Bear

by Martin Heavisides

I’d been giving bears for years to the mothers on our guest list—my mother in law Zosia and Christine Pawelik’s mother Helen–at Christmas Eve dinner (in Polish, Vigilia) so the year mother’s Toronto visit coincided with Christmas I gave her the biggest bear in my current collection—a plush chocolate brown one with soft black eyes. (The only live bear with anything like that colouring is a Grizzly, which this could only be a very tiny, practically newborn specimen of.) It had about twice the mass (though nothing like the weight) of a full-grown koala, which it didn’t otherwise resemble. Mother complained at the time that I picked the biggest possible bear, when a little one would have fit much more easily in her luggage going back out to Regina. She reiterated the complaint at Pasqua Palliative Care, where the bear, in a plush green armchair, sat facing her bed. She’d already told me the bear had been on her bed at Queen Victoria Estates all the years since that visit, so I didn’t take the complaint too seriously. “I always thought his smile was very friendly and warm. Now when he looks at me, he seems a little sad somehow.”

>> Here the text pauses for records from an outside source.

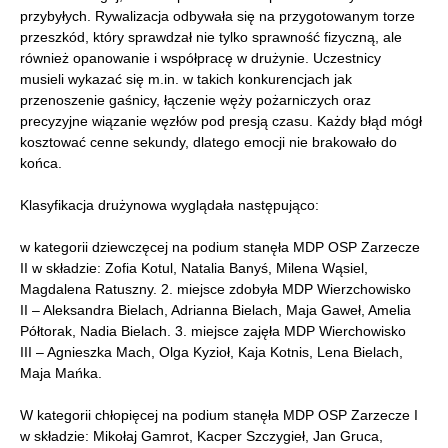
przybyłych. Rywalizacja odbywała się na przygotowanym torze
przeszkód, który sprawdzał nie tylko sprawność fizyczną, ale
również opanowanie i współpracę w drużynie. Uczestnicy
musieli wykazać się m.in. w takich konkurencjach jak
przenoszenie gaśnicy, łączenie węży pożarniczych oraz
precyzyjne wiązanie węzłów pod presją czasu. Każdy błąd mógł
kosztować cenne sekundy, dlatego emocji nie brakowało do
końca.
Klasyfikacja drużynowa wyglądała następująco:
w kategorii dziewczęcej na podium stanęła MDP OSP Zarzecze
II w składzie: Zofia Kotul, Natalia Banyś, Milena Wąsiel,
Magdalena Ratuszny. 2. miejsce zdobyła MDP Wierzchowisko
II – Aleksandra Bielach, Adrianna Bielach, Maja Gaweł, Amelia
Półtorak, Nadia Bielach. 3. miejsce zajęła MDP Wierchowisko
III – Agnieszka Mach, Olga Kyzioł, Kaja Kotnis, Lena Bielach,
Maja Mańka.
W kategorii chłopięcej na podium stanęła MDP OSP Zarzecze I
w składzie: Mikołaj Gamrot, Kacper Szczygieł, Jan Gruca,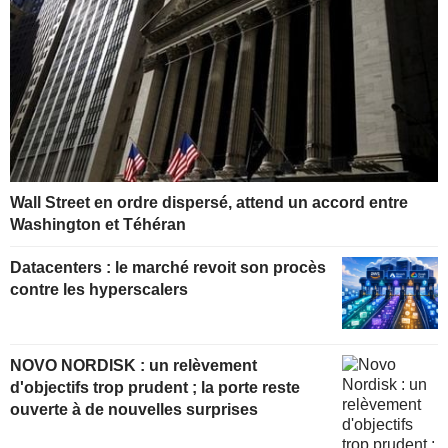
Wall Street en ordre dispersé, attend un accord entre
Washington et Téhéran
Datacenters : le marché revoit son procès
contre les hyperscalers
NOVO NORDISK : un relèvement
d'objectifs trop prudent ; la porte reste
ouverte à de nouvelles surprises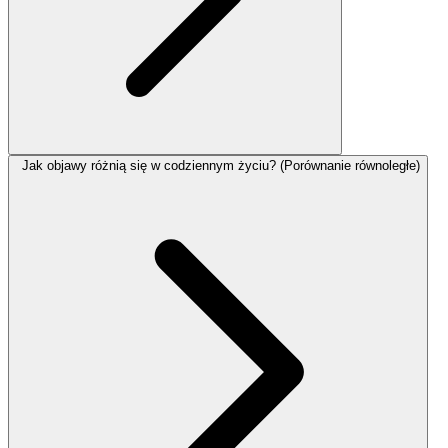
Jak objawy różnią się w codziennym życiu? (Porównanie równoległe)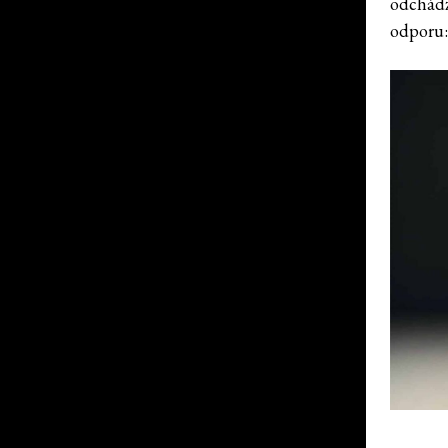
odchádz
odporu: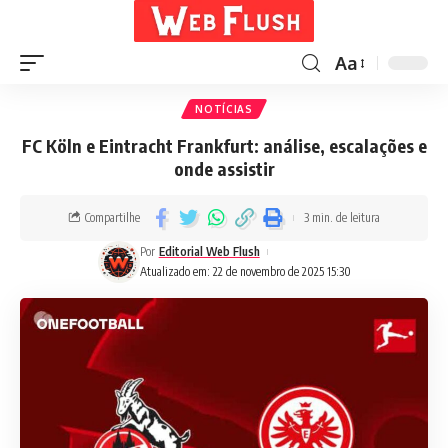
Aa
NOTÍCIAS
FC Köln e Eintracht Frankfurt: análise, escalações e
onde assistir
Compartilhe
3 min. de leitura
Por
Editorial Web Flush
Atualizado em: 22 de novembro de 2025 15:30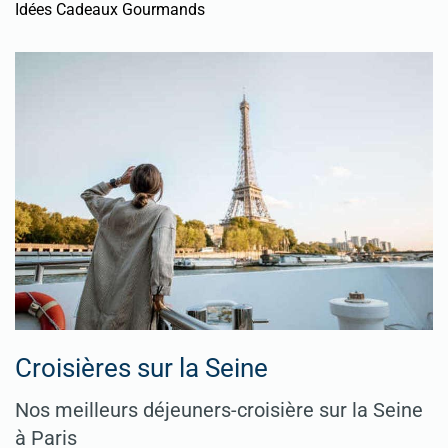
Idées Cadeaux Gourmands
Croisières sur la Seine
Nos meilleurs déjeuners-croisière sur la Seine
à Paris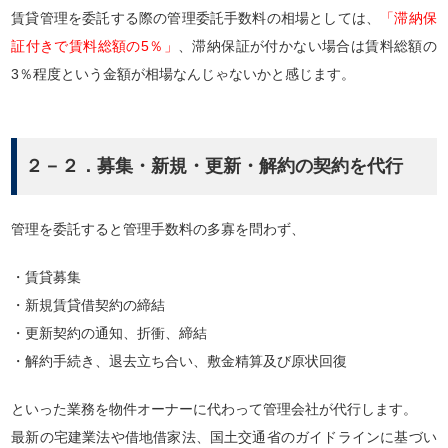
賃貸管理を委託する際の管理委託手数料の相場としては、
「滞納保
証付きで賃料総額の5％」
、滞納保証が付かない場合は賃料総額の
3％程度という金額が相場なんじゃないかと感じます。
２－２．募集・新規・更新・解約の契約を代行
管理を委託すると管理手数料の多寡を問わず、
・賃貸募集
・新規賃貸借契約の締結
・更新契約の通知、折衝、締結
・解約手続き、退去立ち合い、敷金精算及び原状回復
といった業務を物件オーナーに代わって管理会社が代行します。
最新の宅建業法や借地借家法、国土交通省のガイドラインに基づい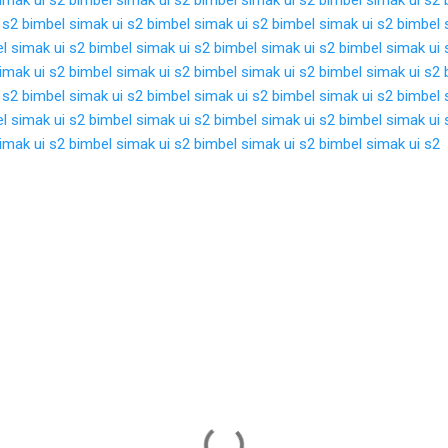
 s2
bimbel simak ui s2
bimbel simak ui s2
bimbel simak ui s2
bimbel 
l simak ui s2
bimbel simak ui s2
bimbel simak ui s2
bimbel simak ui 
imak ui s2
bimbel simak ui s2
bimbel simak ui s2
bimbel simak ui s2
 s2
bimbel simak ui s2
bimbel simak ui s2
bimbel simak ui s2
bimbel 
l simak ui s2
bimbel simak ui s2
bimbel simak ui s2
bimbel simak ui 
imak ui s2
bimbel simak ui s2
bimbel simak ui s2
bimbel simak ui s2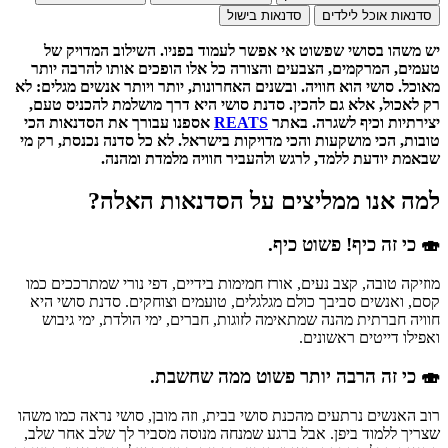
סדנאות אוכל לילדים
סדנאות בישול
יש משהו בסושי שפשוט אי אפשר לעמוד בפניו. השילוב המדויק של
טעמים, המרקמים, הצבעים והצורה כל אלו הופכים אותו להרבה יותר
מאוכל. סושי הוא חוויה. ובשנים האחרונות, יותר ויותר אנשים מגלים: לא
רק לאכול, אלא גם להכין. סדנת סושי היא דרך מושלמת להכניס טעם,
יצירתיות וכיף לשגרה. באתר
REATS
אספנו עבורך את הסדנאות הכי
טובות, הכי מושקעות והכי מדויקות בישראל. לא כל סדנה נכנסת, רק מי
שבאמת יודעת ללמד, לרגש ולהעביר חוויה מלמדת ומהנה.
למה אנו ממליצים על הסדנאות האלה?
🍣 כי זה כיף! פשוט כיף.
מוזיקה טובה, קצב נעים, אורז חמימות בידיים, דפי נורי שמתרככים כמו
קסם, ואנשים סביבך כולם מגלגלים, טועמים וצוחקים. סדנת סושי היא
חוויה חברתית מהנה שמתאימה לזוגות, חברים, ימי הולדת, ימי גיבוש
ואפילו דייטים ראשונים.
🍣 כי זה הרבה יותר פשוט ממה שחשבת.
רוב האנשים נרתעים מהכנת סושי בבית, וזה מובן, סושי נראה כמו משהו
שצריך ללמוד ביפן. אבל ברגע שמנחה מנוסה מסביר לך שלב אחר שלב,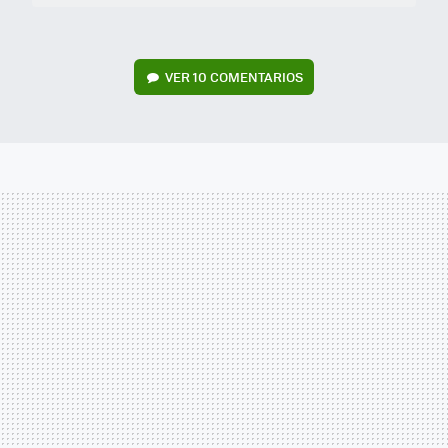
VER
10 COMENTARIOS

Martin Heavisides is a contributing editor to Linnet’s Wings; recently published his first novel, Undermind; one of his seven full length plays, Empty Bowl, was given a live reading by The Living Theatre in New York (and published in Linnet’s Wings (Summer 2008). Mad Hatter’s Review, Gambara, Cella’s Round Trip, Sein und Werden and FRIGG are also among the sane and sensible journals that have accepted his work.

 

 

In your cover letter, you mentioned “subliminal subtext.” Could you talk a bit more about that idea and its relationship to writing very compressed prose?

    Well, the idea is that the key to a story is often something that’s mentioned incidentally, in the case of this story ‘Pasqua Palliative Care’, which leads to the sad last line but also casts its shadow back on what went before–not so as to chase away the humour and warmth of its cumulative history of stuffed bears in the lives of people I’ve cared about, but to deepen its resonance and tone–that’s the intent at any rate, and it should make it possible even for very brief writings to carry a wealth of history and significance. Also a way of coming nearer to deep emotions by not emphasizing them too directly.